Real-time, cellular network - Works by transmitting location and speed data of the vehicle over a GSM cellular network. The user accesses data one of two ways: 1) By logging on to the vendor's website, which requires a monthly fee. 2) By receiving the data directly on a cell phone, which requires a cell phone account.
Real-time, satellite - Vehicle data is transmitted via satellite to the vendor and the user accesses the data by logging on to the vendor's website. This method requires a monthly subscription fee.
Passive, radio frequency - When the vehicle is within a short radio range (usually less than one mile) the GPS unit transmits the data to the home base. Data is then viewed on a computer. While initial cost can be more than real-time solutions, there is no ongoing cost making it less expensive than those requiring a subscription.
Passive, direct download - With this system, the vehicle's GPS unit must be removed and connected by a cable to a computer. This is the most economical way and a good alternative if data is not required in real-time.
Uses For GPS Vehicle Tracking
Individuals may want to use GPS to make it easier to recover a stolen vehicle. Once the GPS device is installed on the vehicle, the user subscribes to a service that works with law enforcement agencies if the vehicle is stolen. There are some vendors that charge a fee only if the vehicle is stolen. If the system has the feature of two-way communication, one can disable the vehicle, trigger the alarm, or lock the doors.
If one uses a personal vehicle for business, records of locations, mileage, destination and speed can be kept. This use need not be expensive as a passive system is all that is needed.

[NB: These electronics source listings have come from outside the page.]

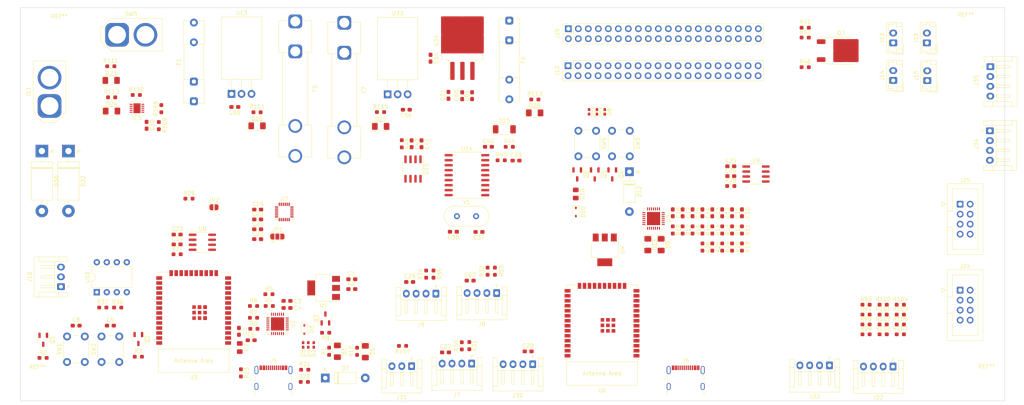
<source format=kicad_pcb>
(kicad_pcb (version 20221018) (generator pcbnew)

  (general
    (thickness 1.6)
  )

  (paper "A2")
  (layers
    (0 "F.Cu" signal)
    (31 "B.Cu" signal)
    (32 "B.Adhes" user "B.Adhesive")
    (33 "F.Adhes" user "F.Adhesive")
    (34 "B.Paste" user)
    (35 "F.Paste" user)
    (36 "B.SilkS" user "B.Silkscreen")
    (37 "F.SilkS" user "F.Silkscreen")
    (38 "B.Mask" user)
    (39 "F.Mask" user)
    (40 "Dwgs.User" user "User.Drawings")
    (41 "Cmts.User" user "User.Comments")
    (42 "Eco1.User" user "User.Eco1")
    (43 "Eco2.User" user "User.Eco2")
    (44 "Edge.Cuts" user)
    (45 "Margin" user)
    (46 "B.CrtYd" user "B.Courtyard")
    (47 "F.CrtYd" user "F.Courtyard")
    (48 "B.Fab" user)
    (49 "F.Fab" user)
    (50 "User.1" user)
    (51 "User.2" user)
    (52 "User.3" user)
    (53 "User.4" user)
    (54 "User.5" user)
    (55 "User.6" user)
    (56 "User.7" user)
    (57 "User.8" user)
    (58 "User.9" user)
  )

  (setup
    (pad_to_mask_clearance 0)
    (pcbplotparams
      (layerselection 0x00010fc_ffffffff)
      (plot_on_all_layers_selection 0x0000000_00000000)
      (disableapertmacros false)
      (usegerberextensions false)
      (usegerberattributes true)
      (usegerberadvancedattributes true)
      (creategerberjobfile true)
      (dashed_line_dash_ratio 12.000000)
      (dashed_line_gap_ratio 3.000000)
      (svgprecision 4)
      (plotframeref false)
      (viasonmask false)
      (mode 1)
      (useauxorigin false)
      (hpglpennumber 1)
      (hpglpenspeed 20)
      (hpglpendiameter 15.000000)
      (dxfpolygonmode true)
      (dxfimperialunits true)
      (dxfusepcbnewfont true)
      (psnegative false)
      (psa4output false)
      (plotreference true)
      (plotvalue true)
      (plotinvisibletext false)
      (sketchpadsonfab false)
      (subtractmaskfromsilk false)
      (outputformat 1)
      (mirror false)
      (drillshape 1)
      (scaleselection 1)
      (outputdirectory "")
    )
  )

  (net 0 "")
  (net 1 "5V_USB")
  (net 2 "GND")
  (net 3 "3,3v")
  (net 4 "EN")
  (net 5 "IO0")
  (net 6 "3.3V")
  (net 7 "Net-(U7-CPOUT)")
  (net 8 "Net-(U7-REGOUT)")
  (net 9 "Net-(IC5-VDD)")
  (net 10 "SENSED_12V")
  (net 11 "Net-(U14-OSC1)")
  (net 12 "Net-(U14-OSC2)")
  (net 13 "Net-(D15-A)")
  (net 14 "Net-(D1-A)")
  (net 15 "VBUS")
  (net 16 "5V")
  (net 17 "D-")
  (net 18 "D+")
  (net 19 "Net-(D6-A)")
  (net 20 "Net-(D7-A)")
  (net 21 "Net-(D9-A)")
  (net 22 "Net-(D12-A)")
  (net 23 "Net-(D13-A)")
  (net 24 "12V_IN")
  (net 25 "5V_2")
  (net 26 "Net-(U34-VO)")
  (net 27 "Current_Sense1")
  (net 28 "Current_Sense2")
  (net 29 "Current_Sense3")
  (net 30 "Current_Sense4")
  (net 31 "unconnected-(IC5-OUT-Pad4)")
  (net 32 "Net-(IC5-ADDR_SEL)")
  (net 33 "GPIO6")
  (net 34 "GPIO2(SDA)")
  (net 35 "TXD0")
  (net 36 "IO2")
  (net 37 "RXD0")
  (net 38 "IO4")
  (net 39 "IO5")
  (net 40 "IO12")
  (net 41 "IO13")
  (net 42 "IO14")
  (net 43 "IO15")
  (net 44 "IO16")
  (net 45 "IO17")
  (net 46 "IO19")
  (net 47 "IO23")
  (net 48 "IO25")
  (net 49 "IO26")
  (net 50 "IO27")
  (net 51 "IO32")
  (net 52 "IO33")
  (net 53 "IO34")
  (net 54 "IO35")
  (net 55 "IO36")
  (net 56 "IO39")
  (net 57 "INB_M1_FRONT")
  (net 58 "PWM_M1_FRONT")
  (net 59 "INA_M2_FRONT")
  (net 60 "INB_M2_FRONT")
  (net 61 "PWM_M2_FRONT")
  (net 62 "INA_M1_BACK")
  (net 63 "INB_M1_BACK")
  (net 64 "PWM_M1_BACK")
  (net 65 "INA_M2_BACK")
  (net 66 "INB_M2_BACK")
  (net 67 "PWM_M2_BACK")
  (net 68 "INA_M1_FRONT")
  (net 69 "Net-(J5-CC1)")
  (net 70 "unconnected-(J5-SBU1-PadA8)")
  (net 71 "Net-(J5-CC2)")
  (net 72 "unconnected-(J5-SBU2-PadB8)")
  (net 73 "Net-(J5-SHIELD)")
  (net 74 "Net-(J6-CC1)")
  (net 75 "unconnected-(J6-SBU1-PadA8)")
  (net 76 "Net-(J6-CC2)")
  (net 77 "unconnected-(J6-SBU2-PadB8)")
  (net 78 "Net-(J6-SHIELD)")
  (net 79 "ECHO1")
  (net 80 "ECHO2")
  (net 81 "ECHO3")
  (net 82 "/Lógica/LED_LVL_SHIFTER/LED_OUT")
  (net 83 "/Lógica/LED_LVL_SHIFTER/EXT_5V")
  (net 84 "Net-(J11-Pin_2)")
  (net 85 "GPIO3(SCL)")
  (net 86 "GPIO4(GPCLK0)")
  (net 87 "GPIO14(TXD)")
  (net 88 "GPIO15(RXD)")
  (net 89 "GPIO17")
  (net 90 "GPIO18(PCM_CLK)")
  (net 91 "GPIO27")
  (net 92 "GPIO22")
  (net 93 "GPIO23")
  (net 94 "GPIO24")
  (net 95 "GPIO10(MOSI)")
  (net 96 "GPIO9(MISO)")
  (net 97 "GPIO25")
  (net 98 "GPIO11(SCLK)")
  (net 99 "GPIO8(CE0)")
  (net 100 "GPIO7(CE1)")
  (net 101 "GPIO0(ID_SD)")
  (net 102 "GPIO1(ID_SC)")
  (net 103 "GPIO5")
  (net 104 "GPIO12(PWM0)")
  (net 105 "GPIO13(PWM1)")
  (net 106 "GPIO19(PCM_FS)")
  (net 107 "GPIO16")
  (net 108 "GPIO26")
  (net 109 "GPIO20(PCM_DIN)")
  (net 110 "GPIO21(PCM_DOUT)")
  (net 111 "Net-(J13-Pin_1)")
  (net 112 "A_LEFT")
  (net 113 "B_LEFT")
  (net 114 "A_RIGHT")
  (net 115 "B_RIGHT")
  (net 116 "Net-(JP1-C)")
  (net 117 "/Lógica/CANL")
  (net 118 "Net-(JP2-B)")
  (net 119 "Net-(Q1-B)")
  (net 120 "RTS")
  (net 121 "Net-(Q2-B)")
  (net 122 "DTR")
  (net 123 "Net-(Q5-B)")
  (net 124 "Net-(Q6-B)")
  (net 125 "VBUS_CP210")
  (net 126 "Net-(U2-~{RST})")
  (net 127 "Net-(U2-~{SUSPEND})")
  (net 128 "Net-(U5-~{RST})")
  (net 129 "Net-(U5-~{SUSPEND})")
  (net 130 "Net-(U8-Rs)")
  (net 131 "Net-(U9-Rs)")
  (net 132 "/Lógica/CANH")
  (net 133 "Net-(U10--)")
  (net 134 "Net-(U14-~{RESET})")
  (net 135 "Net-(U15-Rs)")
  (net 136 "unconnected-(U2-~{DCD}-Pad1)")
  (net 137 "unconnected-(U2-~{RI}{slash}CLK-Pad2)")
  (net 138 "unconnected-(U2-NC-Pad10)")
  (net 139 "unconnected-(U2-SUSPEND-Pad12)")
  (net 140 "unconnected-(U2-CHREN-Pad13)")
  (net 141 "unconnected-(U2-CHR1-Pad14)")
  (net 142 "unconnected-(U2-CHR0-Pad15)")
  (net 143 "unconnected-(U2-~{WAKEUP}{slash}GPIO.3-Pad16)")
  (net 144 "unconnected-(U2-RS485{slash}GPIO.2-Pad17)")
  (net 145 "unconnected-(U2-~{RXT}{slash}GPIO.1-Pad18)")
  (net 146 "unconnected-(U2-~{TXT}{slash}GPIO.0-Pad19)")
  (net 147 "unconnected-(U2-GPIO.6-Pad20)")
  (net 148 "unconnected-(U2-GPIO.5-Pad21)")
  (net 149 "unconnected-(U2-GPIO.4-Pad22)")
  (net 150 "unconnected-(U2-~{CTS}-Pad23)")
  (net 151 "RXD")
  (net 152 "TXD")
  (net 153 "unconnected-(U2-~{DSR}-Pad27)")
  (net 154 "unconnected-(U5-~{DCD}-Pad1)")
  (net 155 "unconnected-(U5-~{RI}{slash}CLK-Pad2)")
  (net 156 "unconnected-(U5-NC-Pad10)")
  (net 157 "unconnected-(U5-SUSPEND-Pad12)")
  (net 158 "unconnected-(U5-CHREN-Pad13)")
  (net 159 "unconnected-(U5-CHR1-Pad14)")
  (net 160 "unconnected-(U5-CHR0-Pad15)")
  (net 161 "unconnected-(U5-~{WAKEUP}{slash}GPIO.3-Pad16)")
  (net 162 "unconnected-(U5-RS485{slash}GPIO.2-Pad17)")
  (net 163 "unconnected-(U5-~{RXT}{slash}GPIO.1-Pad18)")
  (net 164 "unconnected-(U5-~{TXT}{slash}GPIO.0-Pad19)")
  (net 165 "unconnected-(U5-GPIO.6-Pad20)")
  (net 166 "unconnected-(U5-GPIO.5-Pad21)")
  (net 167 "unconnected-(U5-GPIO.4-Pad22)")
  (net 168 "unconnected-(U5-~{CTS}-Pad23)")
  (net 169 "unconnected-(U5-~{DSR}-Pad27)")
  (net 170 "unconnected-(U7-NC-Pad2)")
  (net 171 "unconnected-(U7-NC-Pad3)")
  (net 172 "unconnected-(U7-NC-Pad4)")
  (net 173 "unconnected-(U7-NC-Pad5)")
  (net 174 "unconnected-(U7-AUX_DA-Pad6)")
  (net 175 "unconnected-(U7-AUX_CL-Pad7)")
  (net 176 "unconnected-(U7-NC-Pad14)")
  (net 177 "unconnected-(U7-NC-Pad15)")
  (net 178 "unconnected-(U7-NC-Pad16)")
  (net 179 "unconnected-(U7-NC-Pad17)")
  (net 180 "unconnected-(U7-RESV-Pad19)")
  (net 181 "unconnected-(U7-RESV-Pad21)")
  (net 182 "unconnected-(U7-RESV-Pad22)")
  (net 183 "unconnected-(U8-Vref-Pad5)")
  (net 184 "Net-(D23-A)")
  (net 185 "unconnected-(U9-Vref-Pad5)")
  (net 186 "unconnected-(U10-NC-Pad1)")
  (net 187 "unconnected-(U10-NC-Pad5)")
  (net 188 "unconnected-(U10-NC-Pad8)")
  (net 189 "TXCAN")
  (net 190 "RXCAN")
  (net 191 "unconnected-(U14-CLKOUT{slash}SOF-Pad3)")
  (net 192 "unconnected-(U14-~{TX0RTS}-Pad4)")
  (net 193 "unconnected-(U14-~{TX1RTS}-Pad5)")
  (net 194 "unconnected-(U14-~{TX2RTS}-Pad6)")
  (net 195 "unconnected-(U14-~{RX1BF}-Pad10)")
  (net 196 "unconnected-(U14-~{RX0BF}-Pad11)")
  (net 197 "unconnected-(U15-Vref-Pad5)")
  (net 198 "Net-(D24-A)")
  (net 199 "Net-(D25-A)")
  (net 200 "Net-(D26-A)")
  (net 201 "Net-(D27-A)")
  (net 202 "IO21")
  (net 203 "EXT_5V")
  (net 204 "Net-(D22-K)")
  (net 205 "Net-(IC5-SENSE+)")
  (net 206 "3,3V")
  (net 207 "5V_1")
  (net 208 "INT")
  (net 209 "SCL")

  (footprint "Fuse:Fuseholder_Clip-6.3x32mm_Littelfuse_102_Inline_P34.21x7.62mm_D2.54mm_Horizontal" (layer "F.Cu") (at 169.9 148.595 -90))

  (footprint "Capacitor_SMD:C_0603_1608Metric_Pad1.08x0.95mm_HandSolder" (layer "F.Cu") (at 155.6 227.3975 90))

  (footprint "Resistor_SMD:R_0603_1608Metric_Pad0.98x0.95mm_HandSolder" (layer "F.Cu") (at 121.0125 221.35))

  (footprint "Package_TO_SOT_SMD:SOT-223-3_TabPin2" (layer "F.Cu") (at 248.5 206.69 -90))

  (footprint "Resistor_SMD:R_0603_1608Metric_Pad0.98x0.95mm_HandSolder" (layer "F.Cu") (at 163.2125 217.96))

  (footprint "Resistor_SMD:R_0603_1608Metric_Pad0.98x0.95mm_HandSolder" (layer "F.Cu") (at 172.3 237.16))

  (footprint "Package_TO_SOT_SMD:TO-263-3_TabPin2" (layer "F.Cu") (at 212.35 153.525 90))

  (footprint "Button_Switch_THT:SW_PUSH_6mm" (layer "F.Cu") (at 111.95 235.2 90))

  (footprint "PCM_Espressif:ESP32-WROOM-32E" (layer "F.Cu") (at 247.8 226.59 180))

  (footprint "Resistor_SMD:R_0603_1608Metric_Pad0.98x0.95mm_HandSolder" (layer "F.Cu") (at 314.85 223.1375))

  (footprint "Connector_IDC:IDC-Header_2x04_P2.54mm_Vertical" (layer "F.Cu") (at 338.75 195.06))

  (footprint "Resistor_SMD:R_0603_1608Metric_Pad0.98x0.95mm_HandSolder" (layer "F.Cu") (at 159.4 226.76 180))

  (footprint "Resistor_SMD:R_0603_1608Metric_Pad0.98x0.95mm_HandSolder" (layer "F.Cu") (at 268.28 201.62 -90))

  (footprint "Resistor_SMD:R_0603_1608Metric_Pad0.98x0.95mm_HandSolder" (layer "F.Cu") (at 278.32 201.62 -90))

  (footprint "Package_DIP:DIP-8_W7.62mm" (layer "F.Cu") (at 119.5 217.45 90))

  (footprint "Diode_THT:D_DO-201AD_P15.24mm_Horizontal" (layer "F.Cu") (at 112.3 181.56 -90))

  (footprint "Resistor_SMD:R_0603_1608Metric_Pad0.98x0.95mm_HandSolder" (layer "F.Cu") (at 314.85 225.6475))

  (footprint "Diode_SMD:D_SOD-323" (layer "F.Cu") (at 241.16 197.055 -90))

  (footprint "Capacitor_SMD:C_0603_1608Metric_Pad1.08x0.95mm_HandSolder" (layer "F.Cu") (at 280.83 197.27 -90))

  (footprint "Capacitor_SMD:C_0603_1608Metric_Pad1.08x0.95mm_HandSolder" (layer "F.Cu") (at 201.97 179.7175 -90))

  (footprint "Connector_IDC:IDC-Header_2x04_P2.54mm_Vertical" (layer "F.Cu") (at 338.75 216.93))

  (footprint "Resistor_SMD:R_0603_1608Metric_Pad0.98x0.95mm_HandSolder" (layer "F.Cu") (at 203.14 212.85 90))

  (footprint "Resistor_SMD:R_0603_1608Metric_Pad0.98x0.95mm_HandSolder" (layer "F.Cu") (at 214.1 231.0375 90))

  (footprint "Button_Switch_THT:SW_PUSH_6mm" (layer "F.Cu") (at 246.3 176.4 -90))

  (footprint "Connector_JST:JST_EH_B2B-EH-A_1x02_P2.50mm_Vertical" (layer "F.Cu") (at 330.3 154.05 90))

  (footprint "Connector_PinSocket_2.54mm:PinSocket_2x20_P2.54mm_Vertical" (layer "F.Cu") (at 239.24 150.46 90))

  (footprint "Resistor_SMD:R_0603_1608Metric_Pad0.98x0.95mm_HandSolder" (layer "F.Cu") (at 130.05 233.85))

  (footprint "Resistor_SMD:R_0603_1608Metric_Pad0.98x0.95mm_HandSolder" (layer "F.Cu") (at 196.95 179.7175 -90))

  (footprint "Package_SO:SOIC-8_3.9x4.9mm_P1.27mm" (layer "F.Cu") (at 199.8 186.13 -90))

  (footprint "Resistor_SMD:R_0603_1608Metric_Pad0.98x0.95mm_HandSolder" (layer "F.Cu") (at 273.3 205.97 -90))

  (footprint "Capacitor_SMD:C_0603_1608Metric_Pad1.08x0.95mm_HandSolder" (layer "F.Cu") (at 273.3 197.27 -90))

  (footprint "Resistor_SMD:R_0603_1608Metric_Pad0.98x0.95mm_HandSolder" (layer "F.Cu") (at 129.5375 167.3))

  (footprint "Capacitor_SMD:C_0603_1608Metric_Pad1.08x0.95mm_HandSolder" (layer "F.Cu") (at 218.95 180.48))

  (footprint "LED_SMD:LED_1206_3216Metric_Pad1.42x1.75mm_HandSolder" (layer "F.Cu") (at 259.43 205.365 -90))

  (footprint "Diode_SMD:D_0402_1005Metric_Pad0.77x0.64mm_HandSolder" (layer "F.Cu") (at 173.2 230.86 -90))

  (footprint "Resistor_SMD:R_0603_1608Metric_Pad0.98x0.95mm_HandSolder" (layer "F.Cu") (at 299.4 152.71))

  (footprint "Capacitor_SMD:C_0603_1608Metric_Pad1.08x0.95mm_HandSolder" (layer "F.Cu") (at 280.5 187.94))

  (footprint "Capacitor_SMD:C_0603_1608Metric_Pad1.08x0.95mm_HandSolder" (layer "F.Cu") (at 212.29 167.4875 90))

  (footprint "Resistor_SMD:R_0603_1608Metric_Pad0.98x0.95mm_HandSolder" (layer "F.Cu") (at 323.55 220.6275))

  (footprint "Resistor_SMD:R_0603_1608Metric_Pad0.98x0.95mm_HandSolder" (layer "F.Cu")
    (tstamp 3443ed15-7b35-4f45-a78c-b7ca9300d31f)
    (at 220.6 212.1125 90)
    (descr "Resistor SMD 0603 (1608 Metric), square (rectangular) end terminal, IPC_7351 nominal with elongated pad for handsoldering. (Body size source: IPC-SM-782 page 72, https://www.pcb-3d.com/wordpress/wp-content/uploads/ipc-sm-782a_amendment_1_and_2.pdf), generated with kicad-footprint-generator")
    (tags "resistor handsolder")
    (property "Sheetfile" "SENSORES.kicad_sch")
    (property "Sheetname" "SENSORES")
    (property "ki_description" "Resistor")
    (property "ki_keywords" "R res resistor")
    (path "/0e3fc8cf-969d-492f-823d-ed0765038f7e/c174aa10-0cd9-4bfa-92c8-213bce70e792/2195b915-16b6-4554-a0c9-5c5e05003eba")
    (attr smd)
    (fp_text reference "R33" (at 0.0625 1.64 90) (layer "F.SilkS")
        (effects (font (size 1 1) (thickness 0.15)))
      (tstamp 80313268-83e3-43a2-8ae5-69f32e2edd68)
    )
    (fp_text value "10K" (at 0 1.43 90) (layer "F.Fab")
        (effects (font (size 1 1) (thickness 0.15)))
      (tstamp 08fcc279-a7cb-4cb3-956e-e7a23ca3b566)
    )
    (fp_text user "${REFERENCE}" (at 0 0 90) (layer "F.Fab")
        (effects (font (size 0.4 0.4) (thickness 0.06)))
      (tstamp d9316bfa-75a1-466e-b106-2da3bb9b76ac)
    )
    (fp_line (start -0.254724 -0.5225) (end 0.254724 -0.5225)
      (stroke (width 0.12) (type solid)) (layer "F.SilkS") (tstamp f607cc30-90d6-4c32-a26b-3d741861cc66))
    (fp_line (start -0.254724 0.5225) (end 0.254724 0.5225)
      (stroke (width 0.12) (type solid)) (layer "F.SilkS") (tstamp 1b76c0f9-ec8c-472b-8b03-b82f73c1a718))
    (fp_line (start -1.65 -0.73) (end 1.65 -0.73)
      (stroke (width 0.05) (type solid)) (layer "F.CrtYd") (tstamp ba43973c-7a41-4a48-b2bc-b5ecc9cd2ee2))
    (fp_line (start -1.65 0.73) (end -1.65 -0.73)
      (stroke (width 0.05) (type solid)) (layer "F.CrtYd") (tstamp d7e88574-9865-4344-a9b9-3537b9590677))
    (fp_line (start 1.65 -0.73) (end 1.65 0.73)
   
... [707815 chars truncated]
</source>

Parents can use GPS vehicle tracking to monitor their teenagers. While this may seem like an issue of trust, many argue it is not. What it comes down to is keeping children safe - young drivers often use poor judgement. In addition to speed and location, parents can know if the airbags have been deployed. A geofence can be set and users will be notified if a vehicle has gone beyond a pre-determined boundary.
By combining GPS technology with GSM wireless coverage, companies can gather information such as a vehicle's location, stops, idling and mileage that can be quickly analyzed to yield benefits in efficiency and cost reductions. With some systems, one can review up to 90 days of vehicle location history online.
A "closest vehicle" feature allows dispatchers to quickly learn which vehicle is closest to a customer location or landmark. This allows for better routing, decreased fuel costs and more efficient use of resources as well as improved customer service through quicker responses.
Fleet managers can identify and display a great number of landmarks on web-based maps. Users simply enter the address and name of the location they would like to highlight. One can see which driver is closest to a given customer and more accurate shipment arrival times can be predicted.
Truck Trailers, Railcars, and Shipping Containers
GPS vehicle tracking has benefits for cargo management. Shipments can be located if stolen and customer service is enhanced with the ability for the shipper to accurately report delivery time. Shipping customers can analyze data to choose the most efficient shipper. Location information can aid in inventory control. Side benefits include temperature monitoring for sensitive cargo.
For more information, see GPS truck tracking system.
A patented service called NextBus uses the World Wide Web to report accurate arrival times for mass transit for several systems around the U.S. With this type of solution, a GPS device is needed on each bus. By knowing each system's routes and using a GSM cellular network, NextBus allows the user to stay on schedule even if the bus or train isn't.
Using typical traffic patterns, NextBus can estimate vehicle arrivals with a high degree of accuracy. This estimate is updated constantly. The predictions are then made available on their website and to wireless devices, including signs at bus stops and businesses, internet-capable cell phones, and PDAs.